Prepare fruit, coarsely chop apricots, and add to primary. Use bag if you like. Boil water and add to primary. Agitate periodically till lukewarm. 

Add white grape concentrate, and remaining ingredients, minus sugar and yeast/nutrient.

Measure SG, and add dextrose to hit desired level (This batch hit 1.098 after adding an additional 8 pounds of dextrose). Cover and leave to soak over night.

Prepare yeast ( I activate/hydrate in some of the must, diluted 50/50 with warm pre-boiled water for 10-15 minutes)Add to must, along with nutrient.

Cover primary loosely, stir must daily, breaking and turning cap. Once vigorous/active ferment has subsided (5-9 days), rack into secondary, lightly squeeze pulp, to extract juice.

More to follow!


----------



## PierreR (Oct 5, 2015)

Well, had a little bit of pucker factor going over the weekend! 

Had all my ingredients incorporated, all was well, left it Saturday night to soak, and gas off a lot of the preservatives in the dried apricots. 

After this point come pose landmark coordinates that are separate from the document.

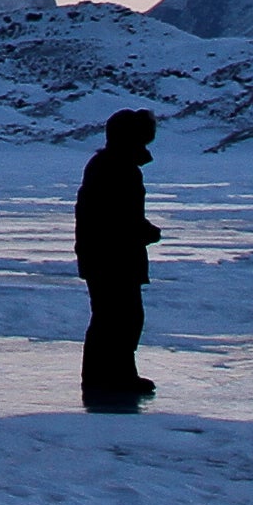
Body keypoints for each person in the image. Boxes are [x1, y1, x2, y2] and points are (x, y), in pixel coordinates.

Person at [74, 107, 161, 409]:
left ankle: (113, 375)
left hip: (106, 255)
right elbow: (115, 218)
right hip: (111, 258)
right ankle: (109, 378)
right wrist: (144, 232)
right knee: (119, 318)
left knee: (117, 318)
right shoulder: (117, 168)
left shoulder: (110, 165)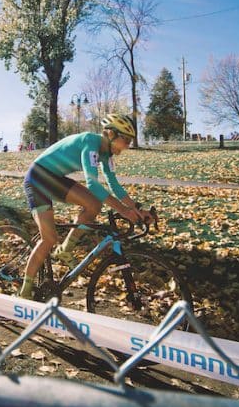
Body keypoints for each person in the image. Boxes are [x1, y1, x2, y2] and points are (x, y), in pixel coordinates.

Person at [17, 113, 154, 300]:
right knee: (48, 239)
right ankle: (24, 290)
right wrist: (123, 210)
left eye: (130, 141)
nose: (128, 145)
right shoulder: (91, 143)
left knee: (94, 205)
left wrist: (136, 208)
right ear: (110, 134)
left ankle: (65, 250)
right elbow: (93, 184)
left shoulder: (107, 154)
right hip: (37, 178)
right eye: (126, 140)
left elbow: (113, 184)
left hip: (54, 178)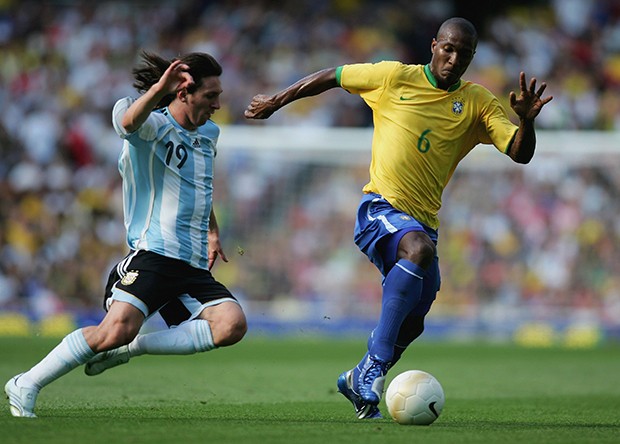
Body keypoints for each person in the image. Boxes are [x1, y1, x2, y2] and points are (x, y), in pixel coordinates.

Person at [245, 17, 552, 419]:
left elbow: (519, 152)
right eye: (449, 48)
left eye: (464, 53)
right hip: (380, 208)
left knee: (416, 318)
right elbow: (333, 75)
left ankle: (359, 376)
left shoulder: (477, 102)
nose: (454, 58)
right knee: (418, 250)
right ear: (433, 46)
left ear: (472, 58)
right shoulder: (393, 77)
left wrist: (526, 120)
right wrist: (276, 101)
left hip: (424, 221)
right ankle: (374, 365)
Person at [5, 51, 247, 418]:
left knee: (232, 324)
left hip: (192, 262)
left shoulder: (209, 134)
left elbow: (199, 186)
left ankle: (131, 350)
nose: (218, 104)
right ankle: (26, 383)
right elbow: (126, 123)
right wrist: (158, 89)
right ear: (183, 93)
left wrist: (212, 231)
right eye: (210, 95)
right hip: (154, 254)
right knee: (112, 331)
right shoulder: (151, 125)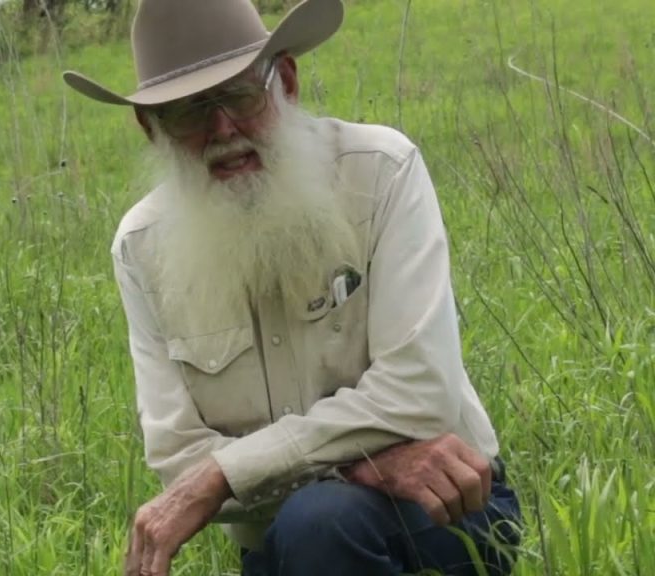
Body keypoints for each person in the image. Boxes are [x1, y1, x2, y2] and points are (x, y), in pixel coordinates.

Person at [63, 1, 522, 574]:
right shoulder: (140, 248)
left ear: (285, 80)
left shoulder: (381, 172)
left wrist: (227, 473)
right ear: (151, 129)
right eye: (188, 112)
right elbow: (180, 461)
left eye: (238, 95)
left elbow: (418, 391)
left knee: (319, 518)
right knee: (313, 520)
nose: (222, 129)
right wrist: (363, 461)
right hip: (287, 547)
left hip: (445, 513)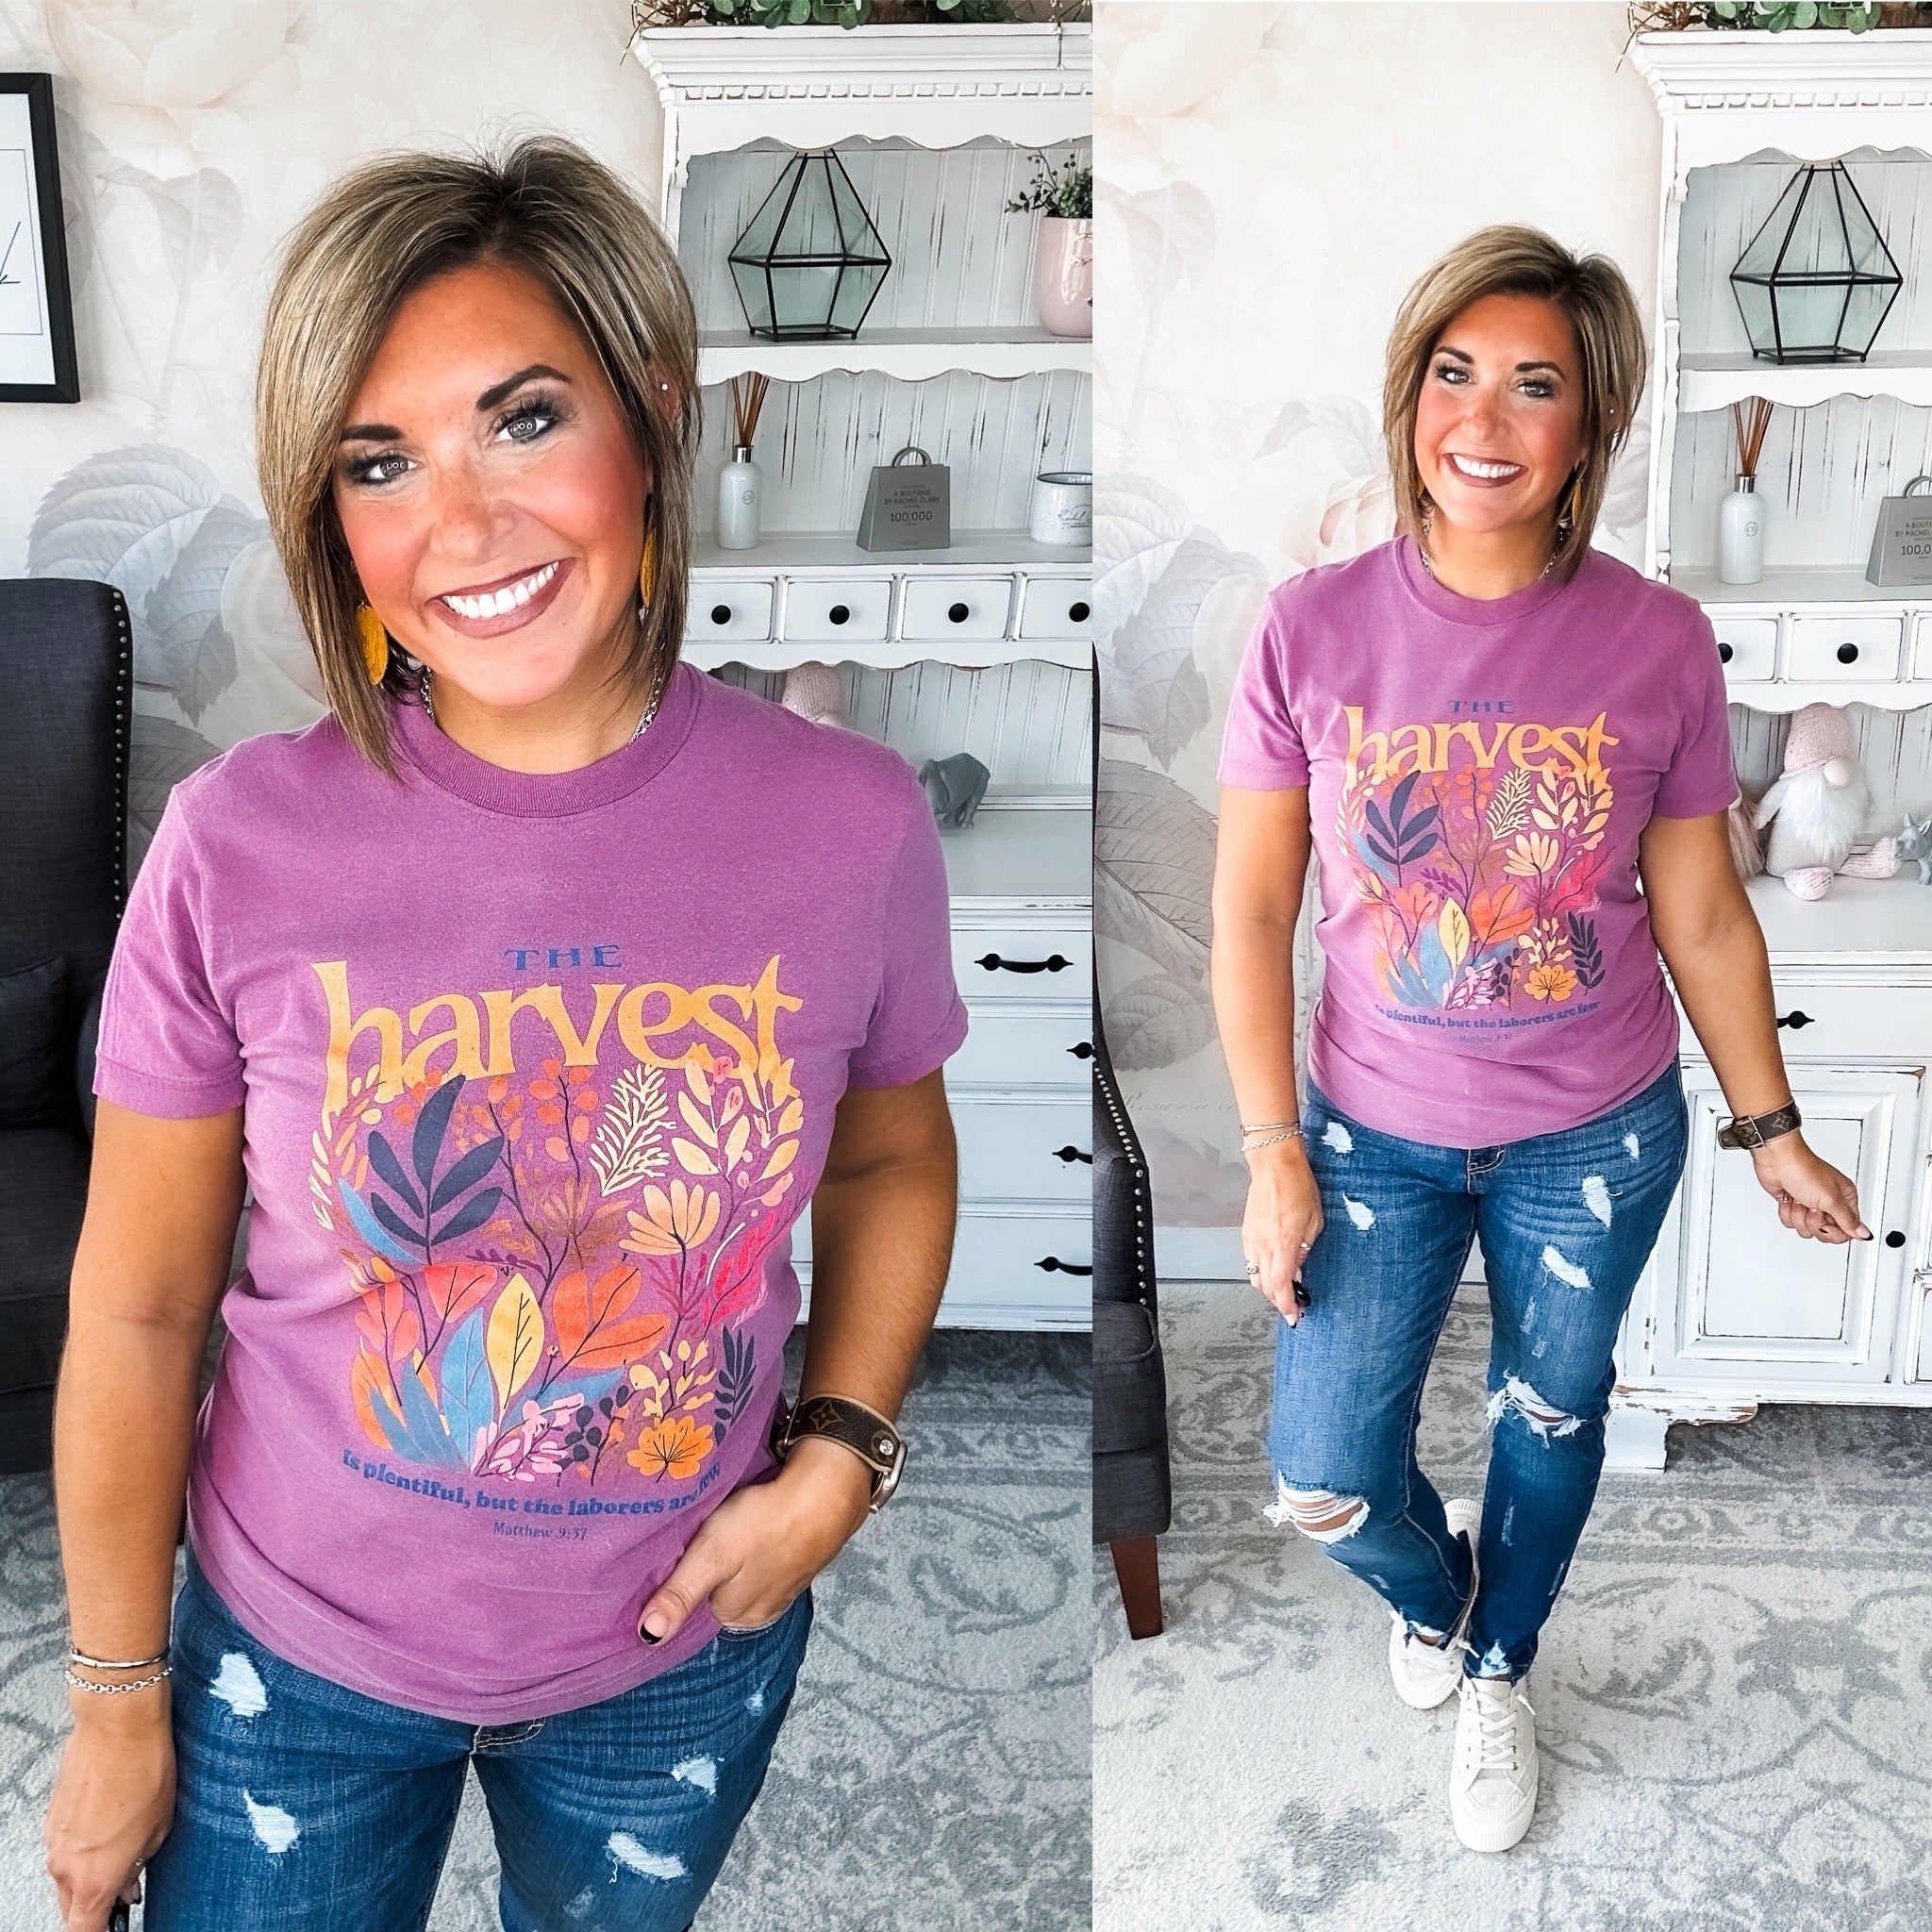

Sunday morning, I hydrated the yeast as I described in the first post, let it come to a foamy head 3 times, stirring it in in between. I noticed the liquid had gone from a nice bright yellow, to a more murky, brownish shade. I added the yeast, and left it in the kitchen, warmer than the basement, to start up. In past batches, I have seen the early signs of fermentation after as little a 6-8 hours. At midnight, still no sign of life. This worried me, I was thinking that the SO2 from preserving the apricots was too much for the yeast to overcome, and my local brew shop is closed on Mondays, for me to source fresh yeast. Crap!! Well this morning, there is life, slow, but building. Will keep an eye on it closely today and tomorrow, back to work on Wednesday (I work 8 days on, and 6 days off for a schedule)

As I sourced these apricots from a different vendor, I'm not sure whats going on. Have never had my must discolor so fast. 

Thoughts?


----------



## gratus_fermentatio (Oct 6, 2015)

You might want to check the label on those apricots, some brands will add sodium benzoate or potassium sorbate. The brownish discoloration sounds like exposure to oxygen to me; not oxidation per se, but the same sort of thing when a sliced apple turns brown when exposed to the air. It's OK, just discolored. I'd give it a good stir, then wait & see.
Regards, GF.


----------



## GreginND (Oct 6, 2015)

AND - make sure they are not sulfured. That makes for terrible wine.


----------